**Requirement**
Filter the listing below, copying every line in which the word "three" appears.

--- START ---

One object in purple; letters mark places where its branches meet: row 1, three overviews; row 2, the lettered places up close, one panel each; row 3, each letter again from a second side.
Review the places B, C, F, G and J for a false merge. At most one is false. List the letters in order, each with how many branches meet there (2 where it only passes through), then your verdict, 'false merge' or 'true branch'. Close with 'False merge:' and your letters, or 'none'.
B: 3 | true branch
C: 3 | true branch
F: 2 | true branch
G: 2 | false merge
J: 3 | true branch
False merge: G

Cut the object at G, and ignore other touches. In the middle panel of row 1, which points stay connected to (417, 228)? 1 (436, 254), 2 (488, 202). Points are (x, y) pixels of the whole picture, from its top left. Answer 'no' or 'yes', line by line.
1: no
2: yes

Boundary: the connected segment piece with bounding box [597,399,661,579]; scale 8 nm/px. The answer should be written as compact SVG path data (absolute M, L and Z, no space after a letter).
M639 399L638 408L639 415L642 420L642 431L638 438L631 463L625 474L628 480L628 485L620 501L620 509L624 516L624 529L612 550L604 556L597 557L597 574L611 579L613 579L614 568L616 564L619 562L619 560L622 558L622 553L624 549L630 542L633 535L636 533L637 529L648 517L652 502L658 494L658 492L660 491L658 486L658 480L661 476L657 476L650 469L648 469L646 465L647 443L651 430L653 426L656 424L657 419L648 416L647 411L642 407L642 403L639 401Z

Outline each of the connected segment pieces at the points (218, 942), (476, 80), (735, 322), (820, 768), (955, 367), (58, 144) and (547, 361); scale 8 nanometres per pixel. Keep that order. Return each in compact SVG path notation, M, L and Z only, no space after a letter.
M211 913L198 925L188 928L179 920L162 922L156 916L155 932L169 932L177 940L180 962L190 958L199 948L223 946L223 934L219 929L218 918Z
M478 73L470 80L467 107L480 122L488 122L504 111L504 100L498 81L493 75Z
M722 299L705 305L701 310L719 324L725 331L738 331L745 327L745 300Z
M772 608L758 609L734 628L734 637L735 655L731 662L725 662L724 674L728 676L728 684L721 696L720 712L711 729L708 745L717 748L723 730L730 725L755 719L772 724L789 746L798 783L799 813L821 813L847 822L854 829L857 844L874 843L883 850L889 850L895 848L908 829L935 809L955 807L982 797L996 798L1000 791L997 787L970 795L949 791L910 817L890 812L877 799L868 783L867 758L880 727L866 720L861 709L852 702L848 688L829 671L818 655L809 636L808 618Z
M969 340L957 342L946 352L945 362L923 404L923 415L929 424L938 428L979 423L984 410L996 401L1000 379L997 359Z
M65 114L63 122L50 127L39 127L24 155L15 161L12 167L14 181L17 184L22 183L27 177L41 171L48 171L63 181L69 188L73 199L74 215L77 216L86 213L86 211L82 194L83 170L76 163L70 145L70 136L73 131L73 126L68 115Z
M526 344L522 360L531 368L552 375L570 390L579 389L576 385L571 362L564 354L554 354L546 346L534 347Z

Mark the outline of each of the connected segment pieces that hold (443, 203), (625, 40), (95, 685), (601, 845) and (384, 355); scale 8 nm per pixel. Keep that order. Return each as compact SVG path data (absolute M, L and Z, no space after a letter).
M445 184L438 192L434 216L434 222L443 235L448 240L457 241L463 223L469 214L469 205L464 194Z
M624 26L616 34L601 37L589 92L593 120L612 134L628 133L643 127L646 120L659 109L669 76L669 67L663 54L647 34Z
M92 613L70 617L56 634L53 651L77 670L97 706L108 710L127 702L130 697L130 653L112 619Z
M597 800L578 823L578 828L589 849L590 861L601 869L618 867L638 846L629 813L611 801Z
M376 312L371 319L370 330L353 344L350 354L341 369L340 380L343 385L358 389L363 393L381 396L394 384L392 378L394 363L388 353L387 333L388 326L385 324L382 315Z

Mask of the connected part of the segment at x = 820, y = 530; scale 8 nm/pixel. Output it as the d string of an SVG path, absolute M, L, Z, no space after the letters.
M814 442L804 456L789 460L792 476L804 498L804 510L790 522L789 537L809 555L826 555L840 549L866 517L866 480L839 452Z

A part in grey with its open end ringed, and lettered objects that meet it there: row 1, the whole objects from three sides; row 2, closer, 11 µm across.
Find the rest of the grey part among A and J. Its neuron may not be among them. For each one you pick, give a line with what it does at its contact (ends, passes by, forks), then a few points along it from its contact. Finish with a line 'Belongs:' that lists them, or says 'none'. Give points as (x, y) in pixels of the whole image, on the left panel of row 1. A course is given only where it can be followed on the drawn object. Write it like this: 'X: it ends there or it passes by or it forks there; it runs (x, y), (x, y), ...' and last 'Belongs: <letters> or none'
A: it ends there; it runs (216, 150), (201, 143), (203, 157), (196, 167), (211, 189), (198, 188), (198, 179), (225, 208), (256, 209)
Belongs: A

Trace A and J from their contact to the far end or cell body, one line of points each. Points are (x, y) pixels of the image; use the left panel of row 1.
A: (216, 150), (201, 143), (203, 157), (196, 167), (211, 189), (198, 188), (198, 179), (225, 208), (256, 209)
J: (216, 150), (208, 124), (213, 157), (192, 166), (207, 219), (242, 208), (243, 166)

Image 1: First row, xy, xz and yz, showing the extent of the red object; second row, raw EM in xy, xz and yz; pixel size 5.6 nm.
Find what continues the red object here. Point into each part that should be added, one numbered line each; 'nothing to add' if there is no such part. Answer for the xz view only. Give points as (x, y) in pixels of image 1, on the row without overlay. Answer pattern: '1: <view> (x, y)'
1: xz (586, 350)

--- END ---

**Exercise answer**
One object in purple; letters mark places where its branches meet: row 1, three overviews; row 2, the lettered places up close, one panel each; row 3, each letter again from a second side.
A part in grey with its open end ringed, and lettered objects that meet it there: row 1, the whole objects from three sides; row 2, closer, 11 µm across.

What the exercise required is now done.